Widen the Gates, Without Lowering the Bar

There is an old adage that says talent is universal, and opportunity is not. There is much wisdom in this saying, for it also explains the growing inequality we see in the world today. A small subset of the world’s population gets access to more opportunity from the outset—whether it is access to education, networks, or opportunities. This access makes all the difference, setting individuals upon a lifetime upward trajectory away from their peers. Those that didn’t gain access to that golden ticket—being born in the right community or even zip code, for example—have to constantly fight against the social order to get noticed and take advantage of their full potential.

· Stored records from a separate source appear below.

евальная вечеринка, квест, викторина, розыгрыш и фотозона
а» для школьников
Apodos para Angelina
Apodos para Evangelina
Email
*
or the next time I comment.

In my 15 years of experience in the field of education and employment, I have witnessed first-hand that access to opportunity is accidental. By sheer luck, one is born in a wealthy family, attends a good school or university, or gets a really great first job. That job that you got when you first graduated college? You may have deserved it on merit, yes. But so did hundreds of others—you just happened to be in the right place at the right time to land it. That scholarship that you were able to access when you applied to university? A combination of privilege and accumulated social capital gave you that edge to get in, when thousands of others didn’t.

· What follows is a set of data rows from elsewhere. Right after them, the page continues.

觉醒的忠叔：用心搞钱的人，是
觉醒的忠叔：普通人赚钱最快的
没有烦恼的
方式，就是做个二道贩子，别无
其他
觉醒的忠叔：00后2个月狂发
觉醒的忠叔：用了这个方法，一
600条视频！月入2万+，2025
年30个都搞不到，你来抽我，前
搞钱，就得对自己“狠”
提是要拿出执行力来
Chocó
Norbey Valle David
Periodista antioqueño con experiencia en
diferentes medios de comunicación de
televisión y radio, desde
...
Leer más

Over the past week, I had the fortune and privilege of hosting a conference, titled “Education for Employability,” as part of the work we do at Africa Careers Network (ACN). ACN hosted 90 young university students from African Leadership Academy (ALA) and Mastercard Foundation Scholars program for 2 days of intense programming on professional development. Launched in 2012, ACN now serves over 2000 young Africans across the continent to expose them to skills, networks, and opportunities that will kick-start their careers in Africa, to offset some of the systemic disadvantages faced by many young people in Africa today.

During the conference, I met incredibly promising young university students from Makerere University in Uganda, for example, whose passion, skills, and determination far outstripped the limited social capital and networks that they had been exposed to thus far. However, with the gift of a scholarship from the MasterCard Foundation, for example, many of these young students have a critical advantage over their peers—in gaining access to opportunities that will forever set them apart from others.

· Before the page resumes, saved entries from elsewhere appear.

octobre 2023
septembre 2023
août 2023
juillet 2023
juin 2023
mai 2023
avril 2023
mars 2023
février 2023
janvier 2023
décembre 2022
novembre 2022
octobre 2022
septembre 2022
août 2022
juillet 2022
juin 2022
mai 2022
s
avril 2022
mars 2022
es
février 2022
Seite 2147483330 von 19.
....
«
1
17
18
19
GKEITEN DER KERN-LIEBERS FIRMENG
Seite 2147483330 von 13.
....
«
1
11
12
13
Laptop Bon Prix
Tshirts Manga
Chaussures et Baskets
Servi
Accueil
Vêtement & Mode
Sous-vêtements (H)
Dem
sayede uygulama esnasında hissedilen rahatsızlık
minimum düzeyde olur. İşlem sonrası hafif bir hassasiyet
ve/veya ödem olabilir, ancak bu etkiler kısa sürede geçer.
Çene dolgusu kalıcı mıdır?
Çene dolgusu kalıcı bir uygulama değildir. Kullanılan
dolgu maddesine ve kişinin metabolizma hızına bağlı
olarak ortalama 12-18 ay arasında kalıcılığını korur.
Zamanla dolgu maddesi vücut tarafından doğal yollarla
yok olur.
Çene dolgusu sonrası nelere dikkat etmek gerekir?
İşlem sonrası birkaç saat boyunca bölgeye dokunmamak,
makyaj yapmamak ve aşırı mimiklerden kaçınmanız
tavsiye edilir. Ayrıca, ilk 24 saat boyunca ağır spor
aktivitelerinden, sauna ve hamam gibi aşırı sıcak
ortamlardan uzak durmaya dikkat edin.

What if we were a lot more intentional in designing an opportunity ecosystem, one that allowed for equal access for deserving candidates—one that leveraged a credentialing system that did not depend on where you went to school or university, or the accent with which you spoke English? What if employers were able to evaluate candidates based on potential, not performance—keeping in mind that many students will simply just not have had exposure to opportunities to showcase what they are truly capable of? What if we employed a radical shift in our gate-keeping–university admissions and recruitment for starters–that allowed us to challenge our incoming biases, and started to take in more, deserving candidates? Can we then level the playing field?

Well, I’m a die-hard optimist and a firm believer in incremental progress. We can all at least do a few things to change the social order:

1. Let’s “widen the gate” without lowering the bar. 

University Admissions representatives—ditch the “magic formula” of grades and extra-curricular activities that imply future success. Instead, move past the SAT scores, see a candidate for his or her true worth. In our work with Mastercard Foundation Scholars Program at ALA, we’ve seen universities benefit richly from those they would have otherwise denied entry, had they judged by traditional criteria alone. Employers, give that young candidate a chance, and try and see past what they’ve been exposed to. By taking a chance on young, inexperienced professionals for example with short-term internships, I’ve seen many organizations radically shift the trajectory of a young individual, but also gain immensely in return.

2. Evaluate for potential, not for performance.

In my own career, I have benefited greatly from those that believed in me—people who imagined futures for me that I myself could not dream of. Educators and employers owe it to their stakeholders to adopt a growth mind-set and coach towards results, as opposed to expecting impossible standards at the outset. Constructive and developmental feedback is key—if you see something that deserves feedback, say something. At ACN, we believe in career coaching towards eventual success–no one is born ready for any job.

3. Hold the door open for someone behind you. 

Students and young professionals—never forget that you got to where you are on merit and talent, but also, on sheer luck. To break the cycle, “hold the door open” so that those behind you can enter. While it’s easy to apply this simple, literal courtesy in our daily lives, we often forget to hold the door open metaphorically. Students, forward the info on that scholarship program to someone unlikely to come across it. Professionals, actively coach and mentor someone younger than you to find that job and excel at it. Access to opportunity is not a zero-sum game–we all benefit from others’ growth.

The future of bleak, jobless growth is right at our door, manifesting in a variety of situations–service delivery protests, youth unemployment, xenophobia, populism. We all have an obligation to address some part of the structural inequality by changing the opportunity ecosystem.  Otherwise, we run the risk of enforcing the rules of the game, locking so many people out of the system. We all lose.